#### PASSAGE FOR REVIEW:
_____

HP Preps New Data Life-Cycle Offerings
The vendor this week plans to unveil several new additions and enhancements to its information life-cycle management (ILM) product line in order to help customers more efficiently manage the protection and long-term archiving of their data, said Frank Harbist, vice president of HP’s storage software and ILM products.
HP expects to roll out the products to the channel during the next three months. Pricing is not yet available.
Among the new products is HP StorageWorks Continuous Information Capture Solution, the company’s first continuous data-protection (CDP) software. The product is based on technology from Mendocino Software, Fremont, Calif., with which HP has an OEM pact.
Continuous Information Capture instantly backs up any change to data, enabling customers to roll back a file to any point in time if that file becomes corrupted or accidentally changed. HP rival EMC also resells the Mendocino application under an OEM pact.
Rich Baldwin, president and CEO of Nth Generation, a San Diego-based solution provider, said CDP software such as Continuous Information Capture is becoming a must-have for many of his customers.
“Today, most clients really have a need, if their systems go down, to get back up quickly without losing data,” he said.

_____

(Collected data)
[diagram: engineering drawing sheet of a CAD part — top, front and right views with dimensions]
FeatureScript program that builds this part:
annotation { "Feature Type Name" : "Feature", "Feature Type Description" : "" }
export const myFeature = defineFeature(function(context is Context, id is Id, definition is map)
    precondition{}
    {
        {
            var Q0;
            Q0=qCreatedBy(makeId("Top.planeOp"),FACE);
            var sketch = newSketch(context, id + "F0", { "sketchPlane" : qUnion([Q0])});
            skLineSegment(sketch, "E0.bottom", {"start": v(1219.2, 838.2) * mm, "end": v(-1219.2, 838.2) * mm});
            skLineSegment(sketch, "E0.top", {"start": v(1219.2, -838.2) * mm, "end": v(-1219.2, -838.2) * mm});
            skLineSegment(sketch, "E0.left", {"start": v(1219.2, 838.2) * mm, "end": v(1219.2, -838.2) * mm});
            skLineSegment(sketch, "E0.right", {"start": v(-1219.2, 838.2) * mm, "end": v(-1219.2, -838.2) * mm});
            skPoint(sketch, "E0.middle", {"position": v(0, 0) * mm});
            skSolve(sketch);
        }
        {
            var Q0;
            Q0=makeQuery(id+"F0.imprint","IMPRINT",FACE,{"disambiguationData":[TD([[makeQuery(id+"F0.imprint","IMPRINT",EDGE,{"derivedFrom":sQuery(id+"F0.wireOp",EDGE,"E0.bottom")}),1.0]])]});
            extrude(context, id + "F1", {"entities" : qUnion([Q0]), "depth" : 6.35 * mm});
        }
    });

_____

#### EXERCISES TO COMPLETE:
- a) Please list every company named in the article on HP's new data life-cycle offerings.
- b) Write the next part of the article on HP's new data life-cycle offerings, picking up after its last sentence.

#### EXERCISE ANSWERS:
- a) HP, Mendocino Software, EMC, Nth Generation

- b)
Another HP solution provider said he is glad to see HP finally jump into the CDP space using the Mendocino software, but wonders why HP doesn’t acquire Mendocino.
“HP is always OEMing others’ products, but not buying the technology,” he said. “So the company acts like an integrator. I can do the same thing as them, only cheaper.”
Baldwin agreed that HP could keep ahead of the technology curve by acquiring Mendocino and other vendors such as San Francisco-based Riverbed Technology, from whom it OEMs wide-area file services (WAFS) technology .
Acquisitions such as those would be part of a pattern at HP, Baldwin said. HP has in the past tested technologies through OEM deals before acquiring storage resource management vendor AppIQ, IT assessment management and tracking vendor Peregrine Systems, and enterprise file-archiving software vendor OuterBay, he said.
“Mendocino and Riverbed are both acquisition candidates,” he said. “I think HP will buy more of these companies. ”
HP is also enhancing several products in its Reference Information Storage System (RISS), an array that used to archive data over extended periods for compliance/regulatory purposes. The first new product resulting from HP’s February acquisition of OuterBay is the latest edition of HP’s Reference Information Manager (RIM) for Databases.
RIM for Databases 2.0 now uses HP’s OuterBay technology to automatically migrate and convert tables in an operational database into an open XML format, which can be archived to RISS or onto WORM (write once, read many) tape. In this way, the data can be accessed even if the original application that created it is obsolete.
HP is also releasing RIM for Files, an application that continuously captures files from Windows-based file servers and PCs for archiving to RISS.This application features block single instancing, which eliminates duplicate blocks of data within multiple copies of a file in order to cut the amount of storage capacity required, said Harbist.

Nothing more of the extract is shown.